A little later, Marie and Dabs again came to a halt. As Marie asked Dabs to reverse, I became aware something was wrong. Dabs had noticed a strange noise (it was so distant it took me a while to realise that this was the earth-shattering problem it obviously was for Dabs). His ears went back, and he clearly thought some life-saving action was necessary. Marie waited, Marie inhibited. We could see Dabs' attention coming back to her, his ears going forward, his realisation that, oh yes, he was being asked to do something, oh all right then. He went backwards. Marie was very pleased; she mentioned how she had been so frustrated about Dabs' anxiety, but she was much calmer about it now, and it was no longer a problem.

As the lesson progressed, I could see more clearly how Marie's use was reflected in Dabs' -his ears were a great indicator, as they went forward when he was happy, and he was clearly happy when Marie lengthened up.

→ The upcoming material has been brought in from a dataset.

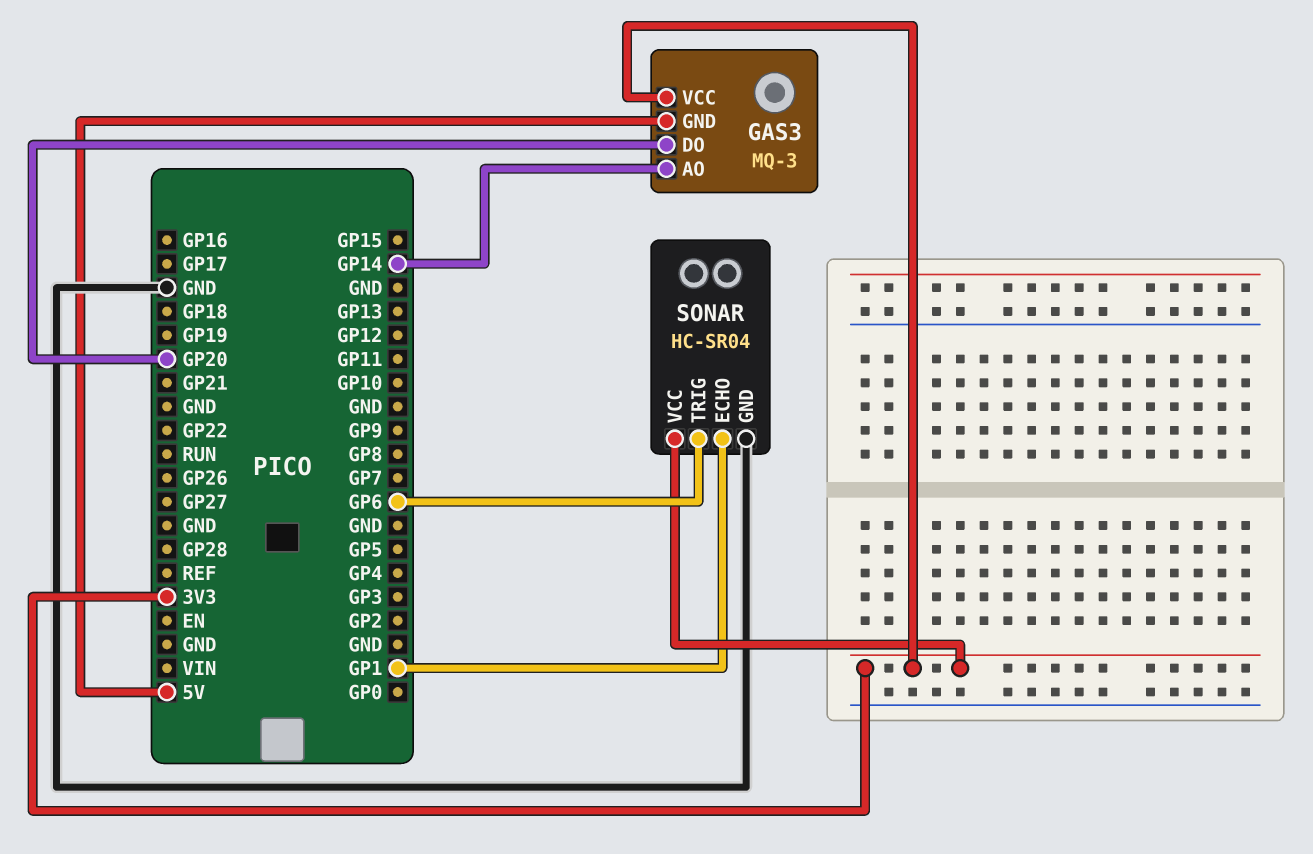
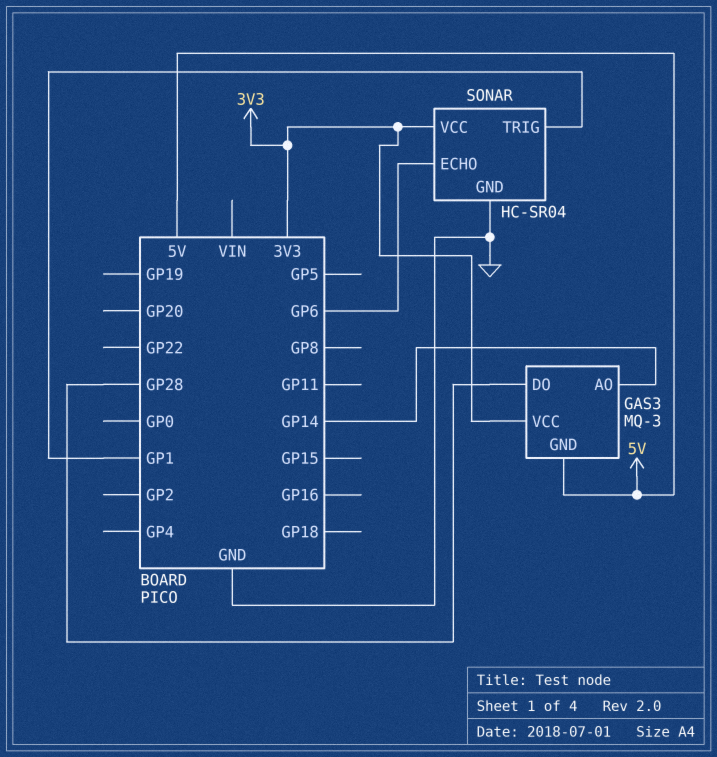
GAS3 pin DO: GP20 -> GP28
SONAR pin ECHO: GP1 -> GP6
SONAR pin TRIG: GP6 -> GP1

He also raised his head, seeming to free his own neck in harmony with Marie, and I was reminded of the section in Black Beauty1 where it was the fashion to tighten the horse's harness to force the neck to arch and the head to be held up. It was supposed to look better, but restricted the horse's breathing and reduced its muscle power. Here was Marie achieving that same result -the head held beautifully high -without the disadvantages, by un-tightening herself.

At the end of the lesson, Marie told me she had been having Alexander lessons for about six months before she had her first lesson on horseback. Today was her ninth lesson with Dabs. She was thrilled at how much her riding had improved and said she could not have achieved it without the Technique. Her comment to Carolyn on the video of the lesson was:

"I was looking at the first three or four videos earlier, and the change between those and this one is absolutely stunning, absolutely stunning. You just would not think that it was the same horse and rider. I hope you are very proud -you have helped us both so much."

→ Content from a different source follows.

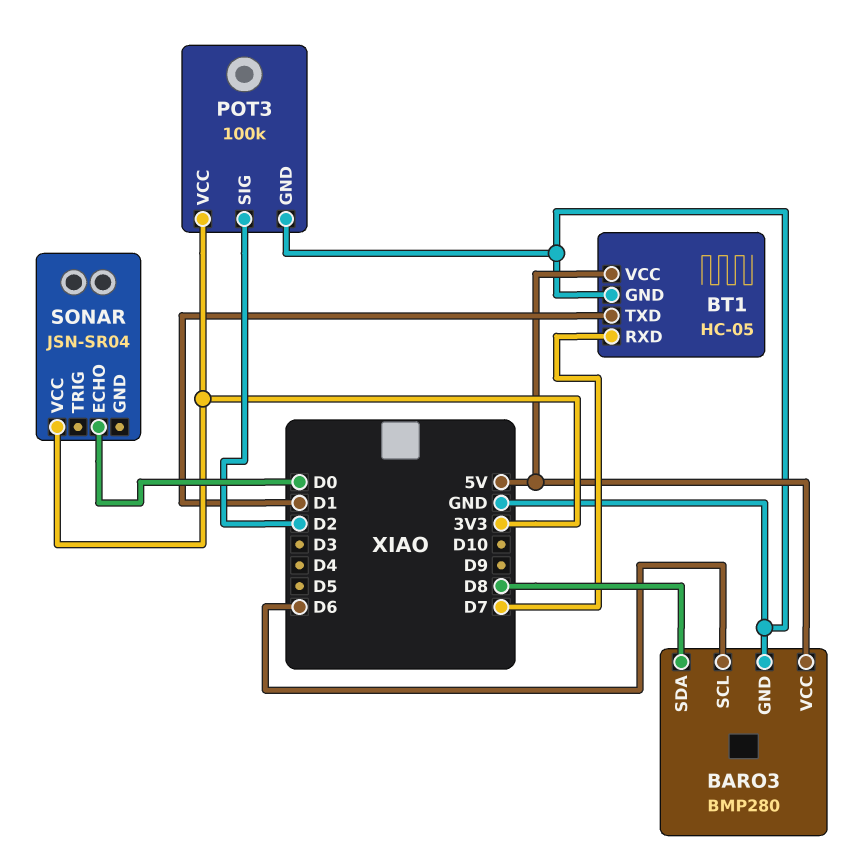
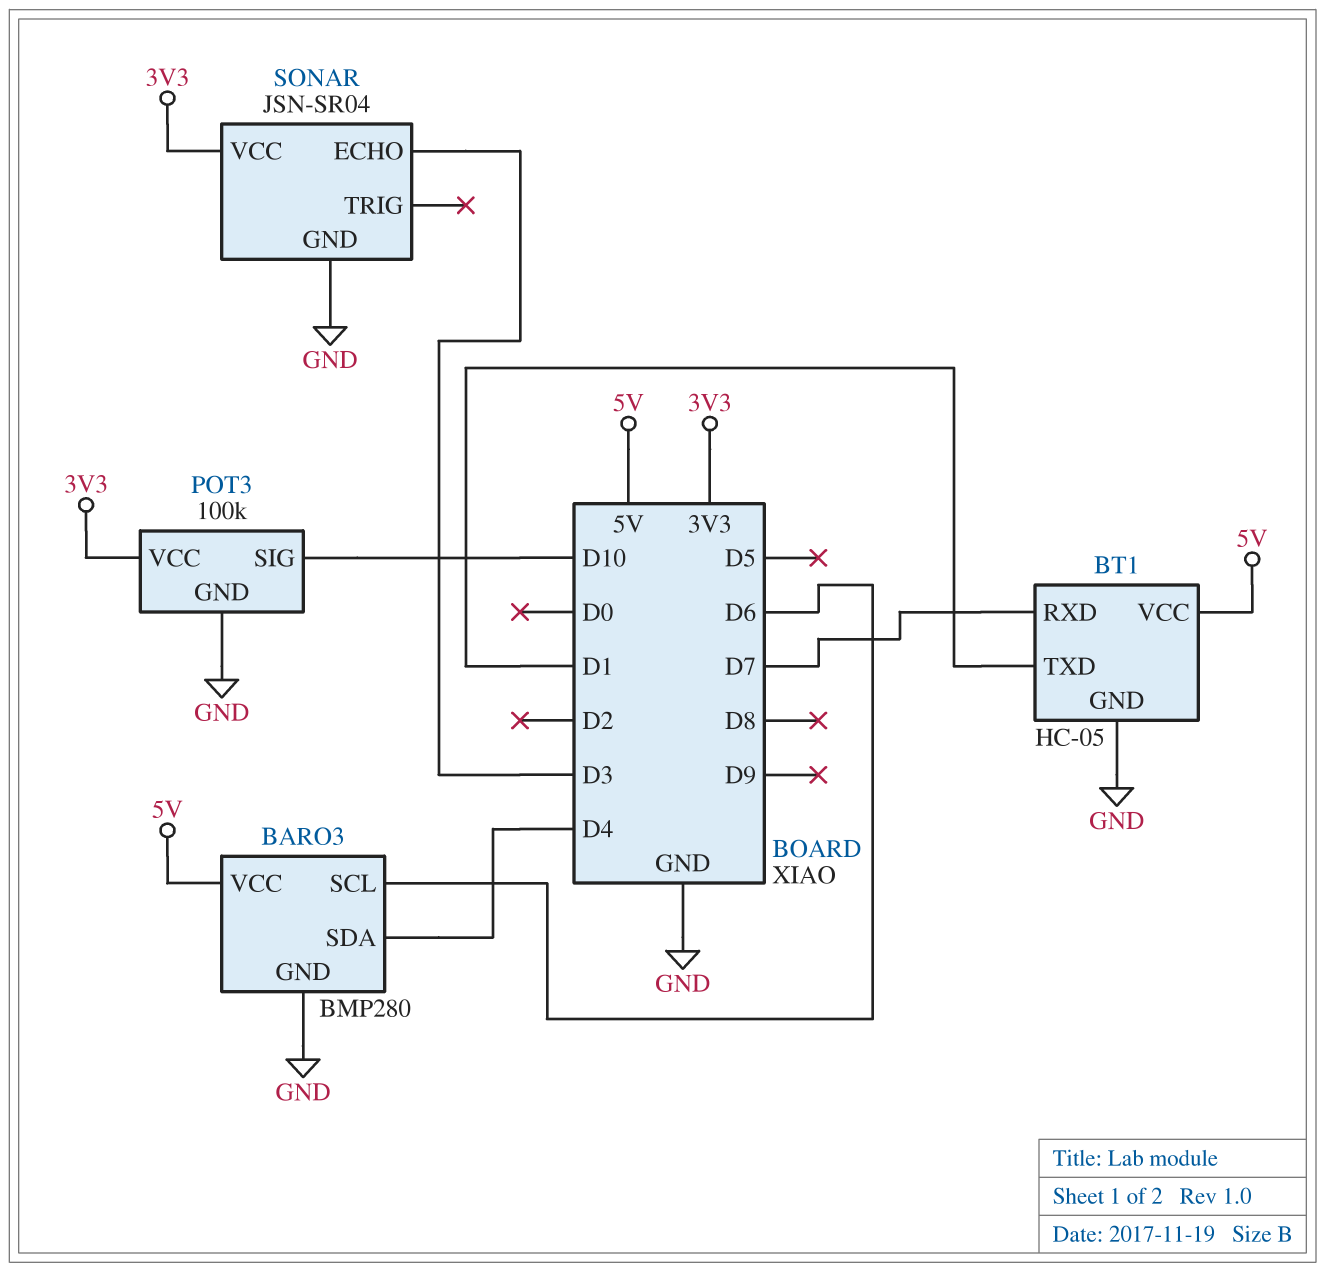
BARO3 pin SDA: D8 -> D4
POT3 pin SIG: D2 -> D10
SONAR pin ECHO: D0 -> D3
SONAR pin GND: none -> GND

Before I met Marie and Dabs I was a little doubtful about this barefoot business. Horses are shod and wear bits, and surely that is the way it is. Indeed, Marie told me that although she can compete and be judged in competitions, she can't receive a rosette because Dabs doesn't wear a bit. But now I have seen them in action, and understood that Marie bases her care of Dabs on how horses naturally live in the wild, it all makes so much sense. I am sure the spirit of Anna Sewell is cheering her on.

1. Black Beauty by Anna Sewell: required reading for animal-loving children, although tissues are needed!